** Task **
Pull out every line below containing the word "wire".

### Exercise materials

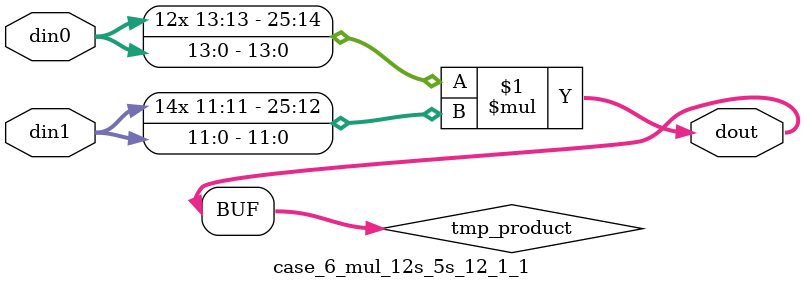
<source format=v>

`timescale 1 ns / 1 ps

 module case_6_mul_12s_5s_12_1_1(din0, din1, dout);
parameter ID = 1;
parameter NUM_STAGE = 0;
parameter din0_WIDTH = 14;
parameter din1_WIDTH = 12;
parameter dout_WIDTH = 26;

input [din0_WIDTH - 1 : 0] din0; 
input [din1_WIDTH - 1 : 0] din1; 
output [dout_WIDTH - 1 : 0] dout;

wire signed [dout_WIDTH - 1 : 0] tmp_product;



























assign tmp_product = $signed(din0) * $signed(din1);








assign dout = tmp_product;





















endmodule

</source>
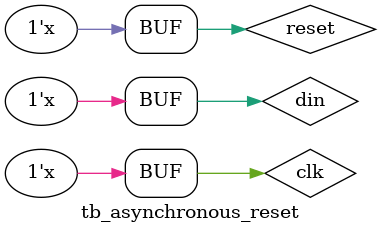
<source format=v>
`timescale 1ns / 1ps


module tb_asynchronous_reset();
    reg clk;
    reg din;
    reg reset;
    wire dout;
    
    asynchronous_reset asyn(
    .clk(clk),
    .reset(reset),
    .din(din),
    .dout(dout)
    );
    
    
    always #10 clk = ~clk;
    always #20 reset = ~reset;
    always #30 din = ~din;
    
    initial begin
        clk = 0;
        reset = 0;
        din = 0;
    end
    
    initial begin
        $monitor("%t | clk : %b | reset : %b | din : %b  | dout :%b ", $time, clk , reset, din, dout );
    end
    
    
    
    
endmodule

</source>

######

** Task output **
wire signed [dout_WIDTH - 1 : 0] tmp_product;
    wire dout;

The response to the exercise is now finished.